■ Activity ■
Leaving the pictures aside, write out the whole listing below exactly.

■ Source material ■
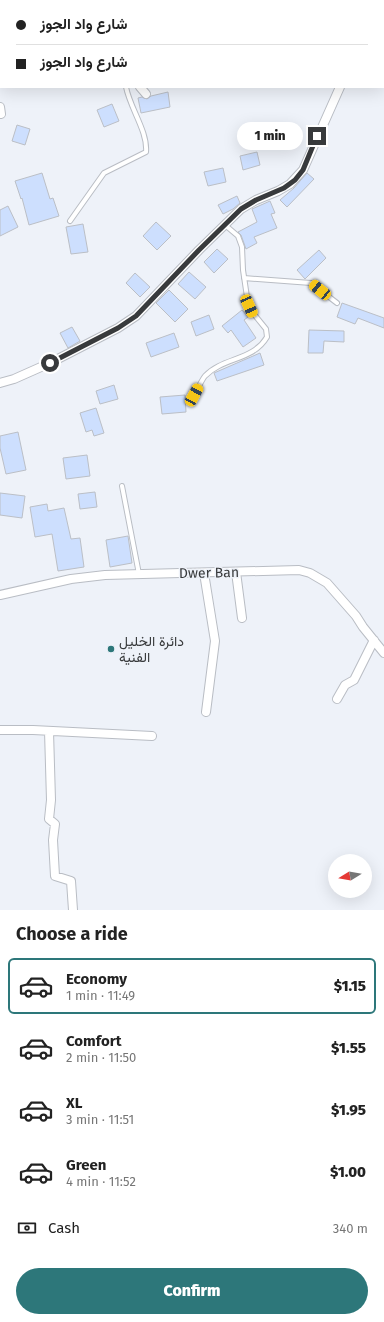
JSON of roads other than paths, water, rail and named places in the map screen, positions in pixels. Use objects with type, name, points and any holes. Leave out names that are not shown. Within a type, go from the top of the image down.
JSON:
[{"type":"street","points":[[141,88],[146,94]]},
{"type":"street","points":[[0,382],[14,380],[50,363],[118,328],[136,316],[225,225],[248,204],[263,196],[284,188],[299,175],[306,164],[340,88]]},
{"type":"street","name":"Dwer Ban","points":[[0,595],[84,577],[105,575],[299,570],[316,576],[332,588],[356,616],[384,653]]},
{"type":"street","points":[[236,572],[242,618]]},
{"type":"street","points":[[204,573],[215,641],[206,712]]},
{"type":"street","points":[[337,700],[345,685],[354,680],[374,640]]},
{"type":"street","points":[[0,730],[152,736]]},
{"type":"street","points":[[49,731],[51,800],[50,819],[55,824],[53,840],[55,876],[71,881],[73,910]]},
{"type":"lane","points":[[70,221],[104,172],[146,152],[147,144],[132,108],[126,88]]},
{"type":"lane","points":[[194,395],[205,377],[225,363],[257,350],[267,338],[266,329],[249,306],[244,278],[242,247],[238,236],[225,225]]},
{"type":"lane","points":[[244,278],[311,282],[337,303]]},
{"type":"lane","points":[[122,486],[139,574]]},
{"type":"place","name":"دائرة الخليل الفنية","points":[[111,649]]}]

■ Completed task ■
JSON of roads other than paths, water, rail and named places in the map screen, positions in pixels. Use objects with type, name, points and any holes. Leave out names that are not shown. Within a type, go from the top of the image down.
JSON:
[{"type":"street","points":[[141,88],[146,94]]},
{"type":"street","points":[[0,382],[14,380],[50,363],[118,328],[136,316],[225,225],[248,204],[263,196],[284,188],[299,175],[306,164],[340,88]]},
{"type":"street","name":"Dwer Ban","points":[[0,595],[84,577],[105,575],[299,570],[316,576],[332,588],[356,616],[384,653]]},
{"type":"street","points":[[236,572],[242,618]]},
{"type":"street","points":[[204,573],[215,641],[206,712]]},
{"type":"street","points":[[337,700],[345,685],[354,680],[374,640]]},
{"type":"street","points":[[0,730],[152,736]]},
{"type":"street","points":[[49,731],[51,800],[50,819],[55,824],[53,840],[55,876],[71,881],[73,910]]},
{"type":"lane","points":[[70,221],[104,172],[146,152],[147,144],[132,108],[126,88]]},
{"type":"lane","points":[[194,395],[205,377],[225,363],[257,350],[267,338],[266,329],[249,306],[244,278],[242,247],[238,236],[225,225]]},
{"type":"lane","points":[[244,278],[311,282],[337,303]]},
{"type":"lane","points":[[122,486],[139,574]]},
{"type":"place","name":"دائرة الخليل الفنية","points":[[111,649]]}]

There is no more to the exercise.